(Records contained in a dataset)

- - -

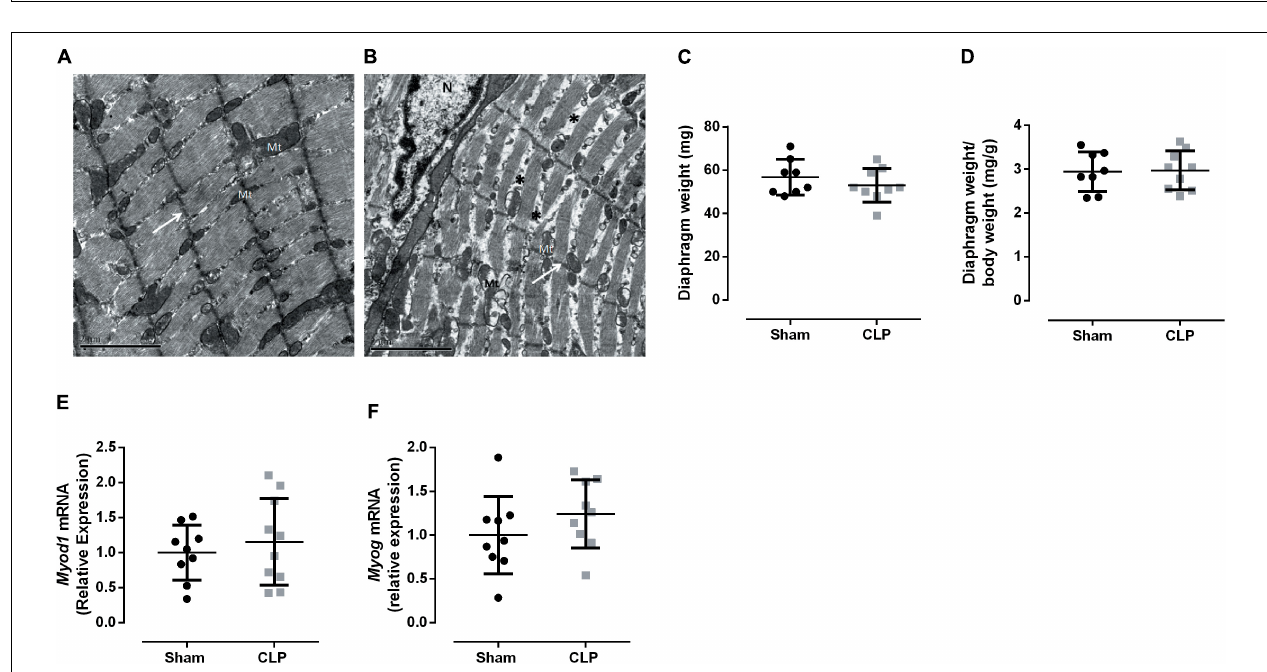
FIGURE 1 | Sepsis clinical score and mortality. Animal survival rate (A) . The percentage compares the total live animal numbers at the beginning (0 h) and end of the experiment (120 h). Sepsis score time evolution (B) . The following variables evaluated the severity of sepsis: piloerection, alterations in gait, lethargy, alterations in respiratory rate, lacrimation, loss of grip strength, decreased body tone, respiratory difficulty after manipulation, lack of exploratory behavior, and body temperature alterations if present animal received 1 point. The sum of the total score reflected the severity of sepsis. Score 2–3 denotes mild sepsis, 4–7 moderated sepsis, 8–10 severe sepsis. Values under the x -axis time point represent the live animal number in each group, gray numbers represent CLP total animals, and black numbers represent the sham group. Black dots represent sham animals caused by surgical stress ( n = 12), and gray squares represent CLP – cecal ligation puncture technique ( n = 19 at 0 h and n = 10 at 120 h). Values expressed as mean ± SD, * p = 0.0007 chi-square, and ** p = 0.0001 unpaired t -test compared with sham mice.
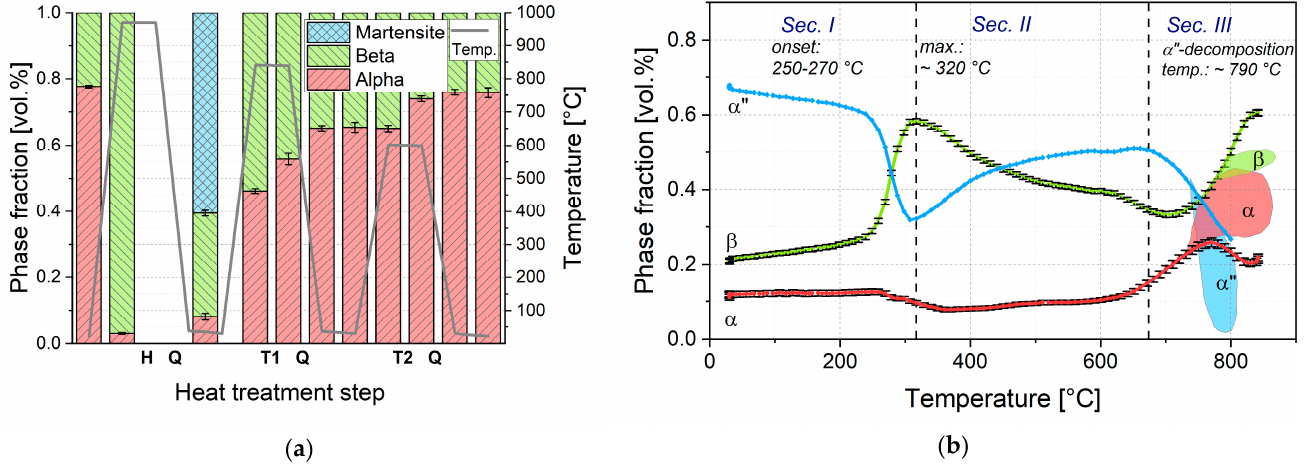
Figure 8. ( a ) Overview graph of the phase fractions and temperature profiles vs. heat treatment step (M_970_840_600); ( b ) Evolution of α -, β - and α″ -martensite phase fractions during continuous heat- ing to high-temperature tempering at 840 °C with corrected/expected (for explanation of the correc- tion of phase fraction, see discussion below) phase fractions in the high-temperature range (green, red and blue areas at 750–840 °C). (green, red and blue areas at 750–840 ◦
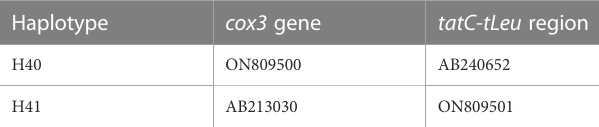
TABLE 2 Novel haplotypes of the combined sequences of cox3 and tatC - tLeu detected in Chinese native populations of Undaria pinnati fi da and the corresponding combination of the accession numbers.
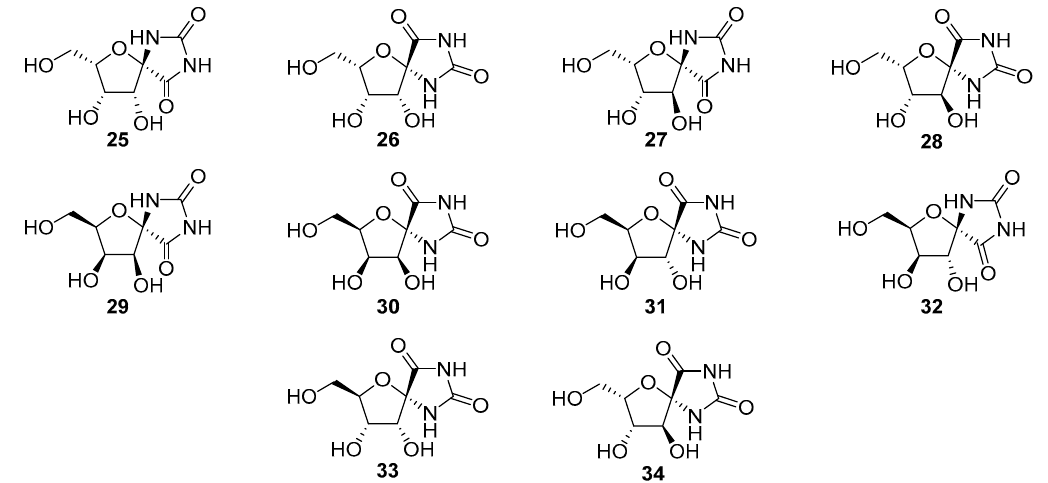
Figure 2. Examples of stereoisomers of hydantocidin.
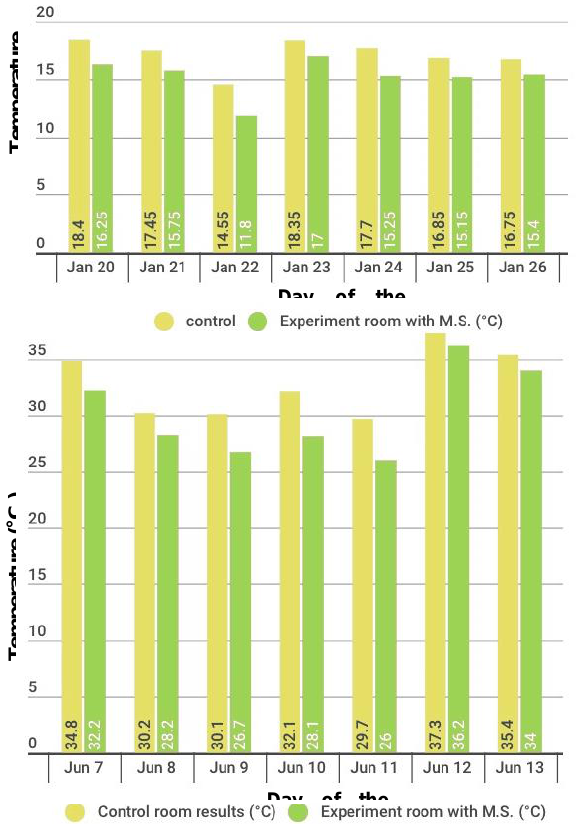
Figure 9. The figure represents the temperature outcomes for both the control room and experiment room during the hottest and coldest times of the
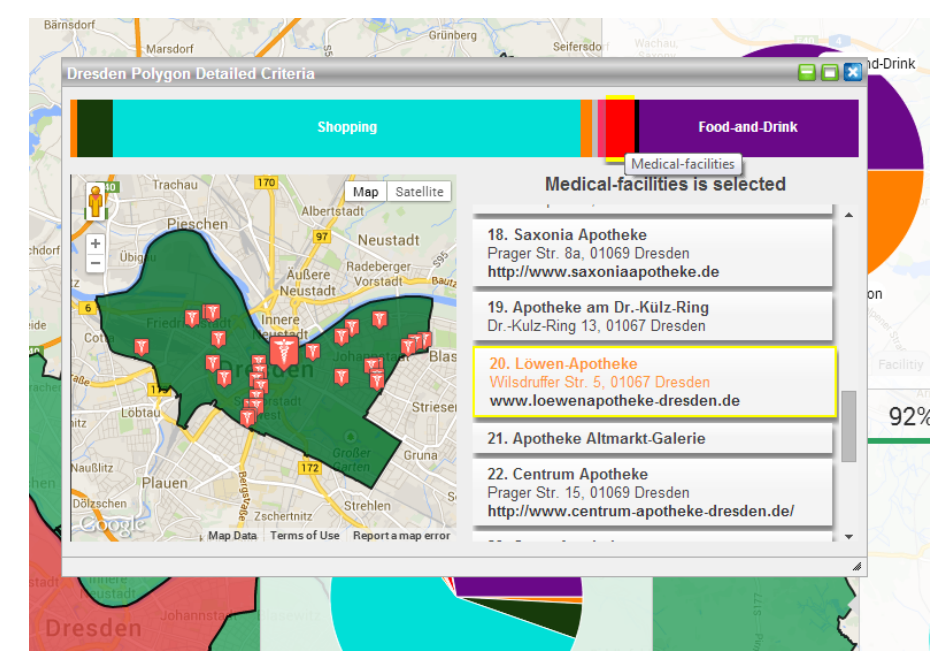
Figure 6 . Detailed exploration of geo-located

- - -

### WORK INSTRUCTION
Please transcribe word for word the lines from the one bearing "Figure 9. The" through the last line of the records above, omitting the pictures.

### SOLUTION TO THIS EXERCISE
Figure 9. The figure represents the temperature outcomes for both the control room and experiment room during the hottest and coldest times of the
Figure 6 . Detailed exploration of geo-located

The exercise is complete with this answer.